Anya’s eyes flew open and she clutched Syl’s brittle hand. His eyes were open too and he mouthed something she couldn’t understand. Hands were squeezing her neck, cutting off her oxygen.

Dark swirls spiraled behind Syl in her trance-state and at the same time she saw Dreux running toward her in her peripheral vision. Anya grabbed the hands around her neck, trying to pry them free, but her attacker yanked her off the chair and onto the floor. And then finally she could breathe and she heard her foe hit the floor with a thud.

Dreux materilized above her and ran his hands down her body looking for wounds. There was only one. The shunt line lay on the carpet next to her while alarms from the machines keeping Syl alive rang and buzzed. She couldn’t move and felt blood seeping out of the base of her skull. The body laying on the floor next to her didn’t move. Dreux had killed her attacker.

The neural membrane was breaking down and in moments she wouldn’t know where Anya stopped and Syl began. She suddenly had a vision of Syl’s wife and his daughters, then his school years. Anya only hoped his research was there somewhere too. Her own memories were drowning. The rolling hills of home were losing their color, diminishing as she tried harder to remember them. She knew her name still and the faces of her family. And Dreux, she’d never forget Dreux.

“Anya? Can you hear me?”

“Find Ian Sparrow,” she rasped. “Find him and come back for me.”

This was no accident. If they had wanted Syl and his memories dead, they could have killed him long before she arrived. Someone wanted her incapacitated.

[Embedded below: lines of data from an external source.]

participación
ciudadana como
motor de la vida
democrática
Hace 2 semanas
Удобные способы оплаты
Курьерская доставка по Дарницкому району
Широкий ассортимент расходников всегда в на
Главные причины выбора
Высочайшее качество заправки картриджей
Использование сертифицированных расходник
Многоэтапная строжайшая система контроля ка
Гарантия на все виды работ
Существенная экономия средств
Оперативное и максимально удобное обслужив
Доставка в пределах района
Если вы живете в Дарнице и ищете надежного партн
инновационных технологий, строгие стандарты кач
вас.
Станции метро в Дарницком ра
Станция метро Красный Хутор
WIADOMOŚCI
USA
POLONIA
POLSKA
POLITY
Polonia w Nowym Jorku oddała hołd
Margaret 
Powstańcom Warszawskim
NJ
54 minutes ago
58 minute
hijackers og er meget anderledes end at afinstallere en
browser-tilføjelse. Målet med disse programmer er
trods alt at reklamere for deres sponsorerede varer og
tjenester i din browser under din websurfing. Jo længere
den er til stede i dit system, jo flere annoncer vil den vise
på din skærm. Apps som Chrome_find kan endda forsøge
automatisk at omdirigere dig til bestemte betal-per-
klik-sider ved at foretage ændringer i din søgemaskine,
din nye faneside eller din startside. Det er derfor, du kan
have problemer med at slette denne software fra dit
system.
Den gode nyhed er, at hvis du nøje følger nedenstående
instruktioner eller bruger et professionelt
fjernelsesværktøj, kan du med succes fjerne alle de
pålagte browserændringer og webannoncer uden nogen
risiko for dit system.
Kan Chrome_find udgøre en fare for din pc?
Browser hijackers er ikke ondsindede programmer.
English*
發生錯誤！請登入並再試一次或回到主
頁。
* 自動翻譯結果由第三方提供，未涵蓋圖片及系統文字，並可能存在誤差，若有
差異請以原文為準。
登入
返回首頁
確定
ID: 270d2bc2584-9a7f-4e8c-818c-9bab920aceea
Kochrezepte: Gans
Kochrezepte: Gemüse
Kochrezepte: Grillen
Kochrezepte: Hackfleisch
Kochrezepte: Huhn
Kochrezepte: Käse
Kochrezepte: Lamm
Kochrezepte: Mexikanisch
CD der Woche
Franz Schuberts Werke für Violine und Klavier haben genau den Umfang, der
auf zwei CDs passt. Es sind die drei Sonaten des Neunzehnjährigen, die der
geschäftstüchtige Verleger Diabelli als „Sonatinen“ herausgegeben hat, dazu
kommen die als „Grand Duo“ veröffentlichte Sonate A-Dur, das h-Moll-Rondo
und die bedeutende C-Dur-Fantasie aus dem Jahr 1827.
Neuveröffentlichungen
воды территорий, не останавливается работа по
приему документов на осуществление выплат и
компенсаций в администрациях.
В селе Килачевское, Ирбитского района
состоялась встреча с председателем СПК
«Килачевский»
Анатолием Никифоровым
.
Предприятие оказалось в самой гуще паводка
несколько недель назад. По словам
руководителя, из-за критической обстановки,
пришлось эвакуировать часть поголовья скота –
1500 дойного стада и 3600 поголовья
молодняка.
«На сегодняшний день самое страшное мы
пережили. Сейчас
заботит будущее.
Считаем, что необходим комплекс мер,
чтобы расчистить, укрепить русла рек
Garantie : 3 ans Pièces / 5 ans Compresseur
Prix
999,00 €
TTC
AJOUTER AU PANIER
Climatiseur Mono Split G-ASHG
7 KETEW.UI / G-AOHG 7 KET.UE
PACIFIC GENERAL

“Are you crazy? I’m not leaving you, Anya.” Dreux grabbed her hand, but she could barely feel it. Anya tried to squeeze back, hoping it was enough.

“If they get you too, it’s over. They’ll keep me alive until I spill Syl’s research,” she replied. “I love you, Dreux. Go find Ian Sparrow. And come back.”

Still he hesitated, afraid to move her. Afraid to leave her.

“Go!” Anya shook off his tight grip.

Dreux kissed her, warm and sweet. She wouldn’t forget this memory. She wouldn’t let herself forget Dreux.

“I’m coming back,” he said and stared hard at her for a nanosecond and then ran from the room. A fifth degree Kinship adept, few could stop Galen Dreux if he didn’t want to be stopped. But could he find Ian in time?